### EXERCISE AIM
Output exactly the lines below from the one containing "lanzamientos de aquellas personas" to the last line, both included. Omit pictures.
----
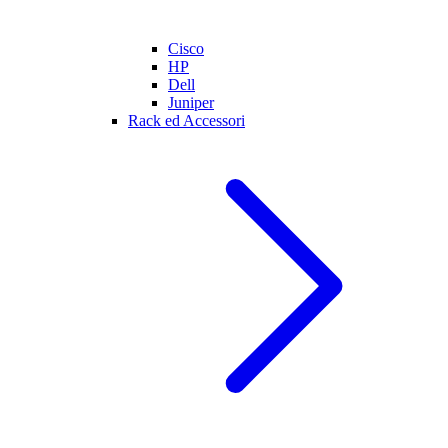
Cisco
HP
Dell
Juniper
Rack ed Accessori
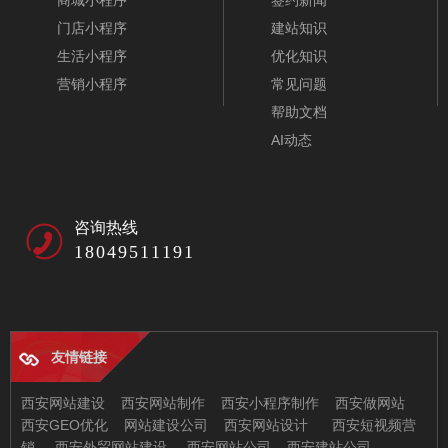
商城小程序
签约新闻
→
→
（B2B），各种团购
式网站模板，赠送SSL域名
开发。
门店小程序
建站知识
「兄弟网络」深耕西安20年：不只是做网站，更是为企业打
(O2O)，各种系统应用定制
安全证书。
前端制作
后端开发
测试验收
付尾款上线交
小程序开发
营销推广
生活小程序
优化知识
造“赚钱的数字资产”
20年来，我们见证过太多企业因一个体验糟糕的网站而流失客户。因
开发。
付
→
→
营销小程序
常见问题
70000余家合作企业
此，兄弟网络坚持的不只是代码的堆砌，而是基于商业逻辑的数字化
帮助文档
呈现。从策划到设计，从前端体验到后端功能，每一个像素都经过推
AI动态
敲，只为让您的网站真正成为24小时在线的“金牌业务员”。
公司新闻
建站知识
优化知识
更多新闻
18049511191
小程序开发
营销推广
咨询我们
咨询热线
微信、抖音、支付宝企业小
抖音短视频矩阵营销，
小程序开发
营销推广
18049511191
程序，各种商城、团购类，
SEO关键词优化，百度竞
微信、抖音、支付宝企业小
抖音短视频矩阵营销，SEO
预约类及分销类小程序，支
价排名推广，百度爱采购推
程序，各种商城、团购类，
关键词优化，百度竞价排名
→
→
持与官网数据同步，从备案
广，抖音关键词竞价推广，
预约类及分销类小程序，支
推广，百度爱采购推广，抖
到上线一站式服务。
抖音信息流推广。
友情链接
→
→
企业官网、集团网站定制/改版
持与官网数据同步，从备案
音关键词竞价推广，抖音信
到上线一站式服务。
息流推广。
西安网站建设
西安网站制作
西安小程序制作
西安做网站
外贸（多语）独立站建设/改版
西安GEO优化
网站建设公司
西安网站设计
西安短视频营
销
西安外贸网站建设
西安网站公司
西安建站公司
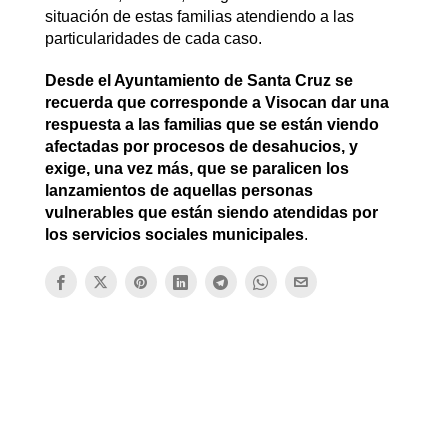
situación de estas familias atendiendo a las
particularidades de cada caso.
Desde el Ayuntamiento de Santa Cruz se
recuerda que corresponde a Visocan dar una
respuesta a las familias que se están viendo
afectadas por procesos de desahucios, y
exige, una vez más, que se paralicen los
lanzamientos de aquellas personas
vulnerables que están siendo atendidas por
los servicios sociales municipales
.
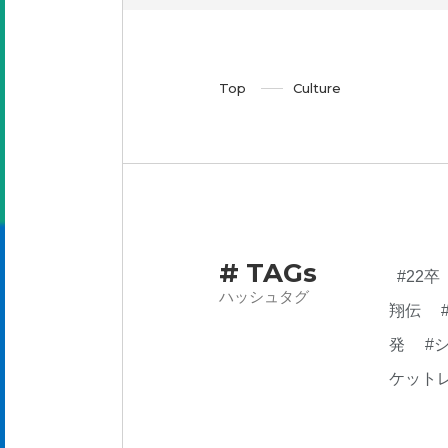
Top
Culture
# TAGs
#22卒
ハッシュタグ
翔伝
発
#
ケット
業内容
らん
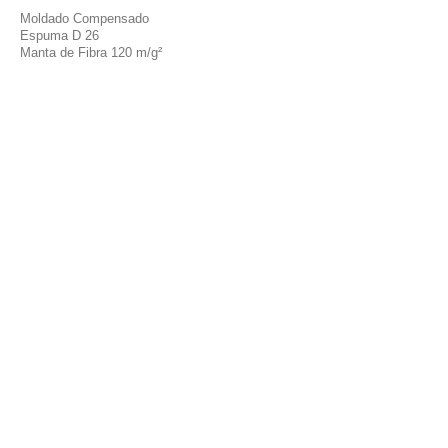
Moldado Compensado
Espuma D 26
Manta de Fibra 120 m/g²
----
### WRITTEN REPLY
lanzamientos de aquellas personas
vulnerables que están siendo atendidas por
los servicios sociales municipales
.
Top
Culture
# TAGs
#22卒
ハッシュタグ
翔伝
発
#
ケット
業内容
らん
Moldado Compensado
Espuma D 26
Manta de Fibra 120 m/g²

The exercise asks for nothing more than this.